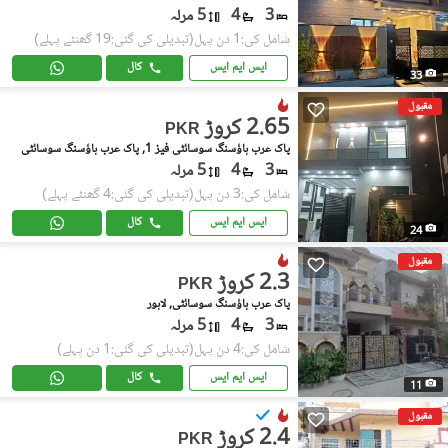
3
4
5 مرلہ
شامل کی:1 دن پہل
(تبدیلی کی گئی:19 گھنٹے پہلے)
ایس ایم ایس
کال
33
مقبول
2.65 کروڑ
PKR
پاک عرب ہاؤسنگ سوسائٹی فیز 1, پاک عرب ہاؤسنگ سوسائٹی
3
4
5 مرلہ
شامل کی:3 دن پہل
(تبدیلی کی گئی:4 گھنٹے پہلے)
ایس ایم ایس
کال
24
مقبول
2.3 کروڑ
PKR
پاک عرب ہاؤسنگ سوسائٹی, لاہور
3
4
5 مرلہ
شامل کی:4 دن پہل
(تبدیلی کی گئی:1 دن پہلے)
ایس ایم ایس
کال
11
مقبول
2.4 کروڑ
PKR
= = = =
Restate the material above word for word, so that nothing changes except that the pictures are gone.

3
4
5 مرلہ
شامل کی:1 دن پہل
(تبدیلی کی گئی:19 گھنٹے پہلے)
ایس ایم ایس
کال
33
مقبول
2.65 کروڑ
PKR
پاک عرب ہاؤسنگ سوسائٹی فیز 1, پاک عرب ہاؤسنگ سوسائٹی
3
4
5 مرلہ
شامل کی:3 دن پہل
(تبدیلی کی گئی:4 گھنٹے پہلے)
ایس ایم ایس
کال
24
مقبول
2.3 کروڑ
PKR
پاک عرب ہاؤسنگ سوسائٹی, لاہور
3
4
5 مرلہ
شامل کی:4 دن پہل
(تبدیلی کی گئی:1 دن پہلے)
ایس ایم ایس
کال
11
مقبول
2.4 کروڑ
PKR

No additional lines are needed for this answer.